En los casos más extremos, puede alcanzar temperaturas cercanas a los 20.000 °C, aproximadamente cuatro veces la temperatura de la superficie del Sol. Además, puede causar quemaduras externas e internas, lesiones en los ojos y los oídos, pérdida de la visión por el intenso destello ultravioleta e incluso intoxicación por la inhalación de gases o partículas de metal vaporizado.
Este tipo de descarga suele producirse cuando un conductor energizado entra en contacto accidental con otro conductor o con una superficie conectada a tierra. También puede originarse por fallas en los equipos eléctricos. Aunque muchas personas lo asocian con instalaciones de alto voltaje, diversos estudios advierten que los sistemas de bajo voltaje también pueden representar un riesgo importante.

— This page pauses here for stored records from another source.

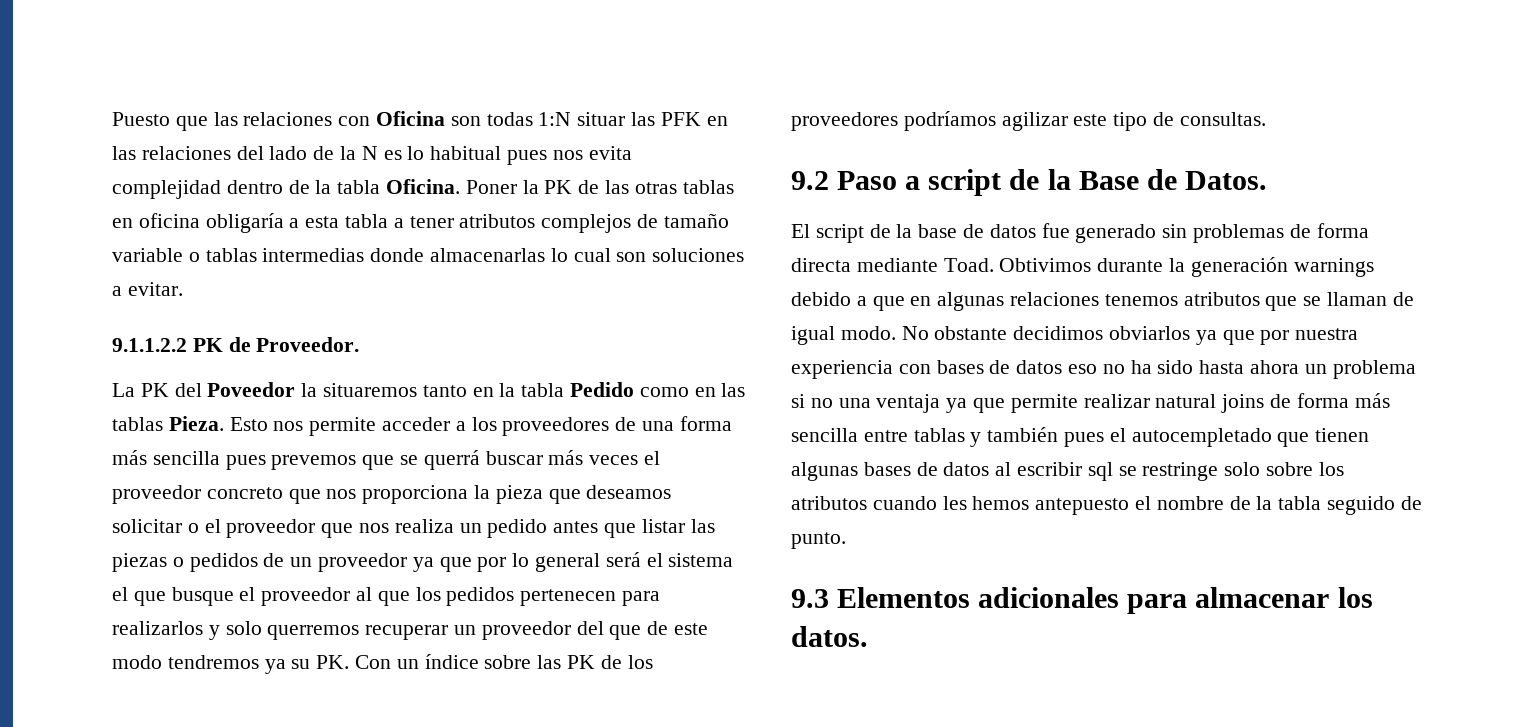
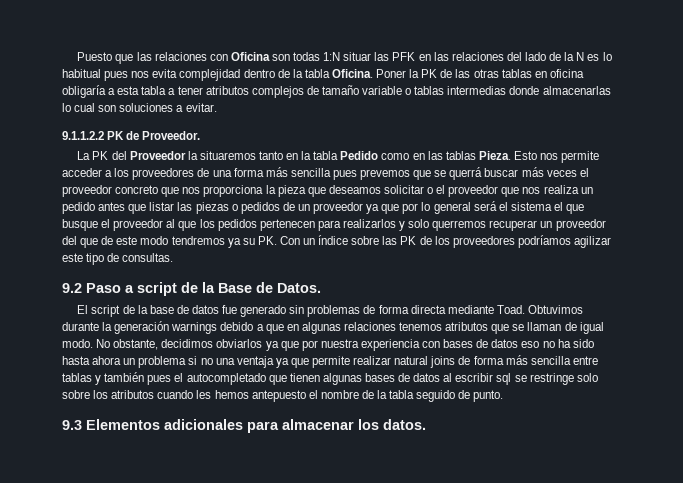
[207,382,296,397] Poveedor -> [129,151,186,160] Proveedor
[999,258,1092,272] Obtivimos -> [527,305,583,314] Obtuvimos
[934,326,1008,340] obstante -> [113,339,159,350] obstante,
[1131,428,1272,447] autocempletado -> [186,373,266,385] autocompletado

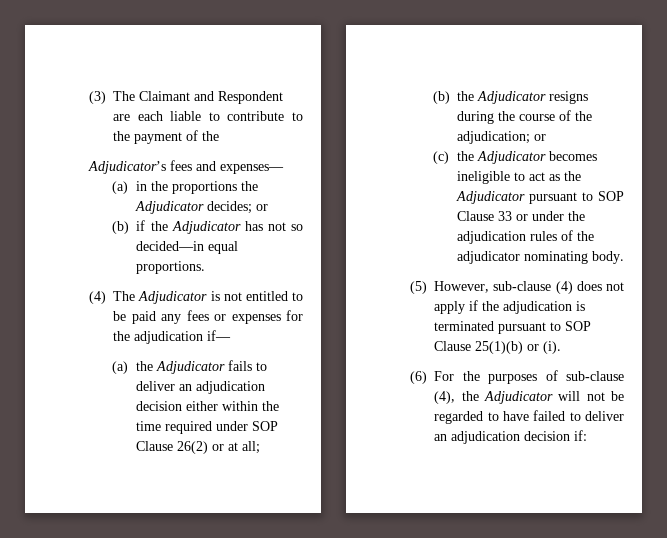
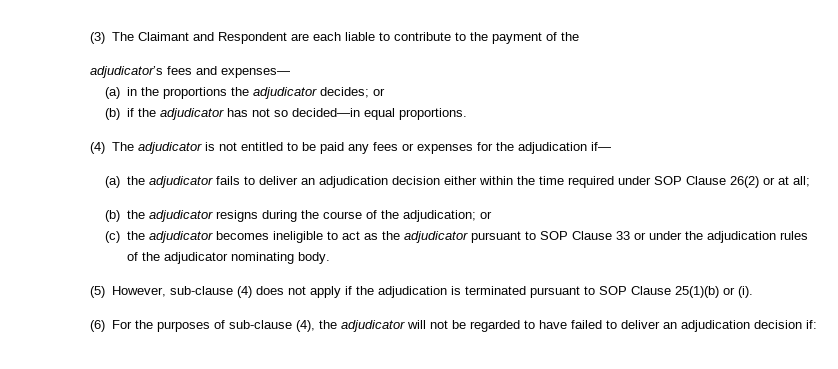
[88,161,167,174] Adjudicator’s -> [90,66,164,78] adjudicator’s
[134,201,204,214] Adjudicator -> [252,87,317,99] adjudicator
[171,221,241,234] Adjudicator -> [159,108,224,120] adjudicator
[138,291,208,304] Adjudicator -> [137,142,202,154] adjudicator
[155,361,225,374] Adjudicator -> [148,176,213,188] adjudicator
[477,91,547,104] Adjudicator -> [148,210,213,222] adjudicator
[476,151,546,164] Adjudicator -> [148,231,213,243] adjudicator
[455,191,525,204] Adjudicator -> [403,231,468,243] adjudicator
[483,391,553,404] Adjudicator -> [340,320,405,332] adjudicator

La gravedad del incidente depende de varios factores, como la intensidad de la corriente, el tiempo que dura la descarga, la distancia entre la persona y el arco eléctrico, y las condiciones del entorno.

Las causas más comunes de un arco eléctrico
Entre las situaciones que pueden favorecer la aparición de un arco eléctrico se encuentran:
- Fallas en los equipos eléctricos.
- Caída de herramientas o piezas metálicas sin aislamiento.
- Uso de instrumentos inadecuados.
- Trabajos con tensión en equipos dañados.
- Conexiones sueltas o partes energizadas expuestas.
Cuándo una chispa en el enchufe deja de ser normal
Si las chispas aparecen de forma frecuente al conectar un aparato, ya no se trata de un comportamiento normal. Esto puede indicar un desgaste en las clavijas del enchufe o una pérdida de presión en los contactos internos, lo que favorece la formación de arcos eléctricos repetitivos y aumenta el riesgo de un incendio.

Algunas señales de alerta son los destellos intensos, los chasquidos, las manchas negras alrededor del enchufe, el olor a plástico quemado, las deformaciones o las clavijas que se calientan más de lo habitual.
Ante cualquiera de estos síntomas, lo más recomendable es dejar de usar esa toma de corriente, evitar solucionar el problema con regletas o adaptadores y solicitar la revisión de un electricista, ya que la falla podría comprometer el resto de la instalación eléctrica de la vivienda.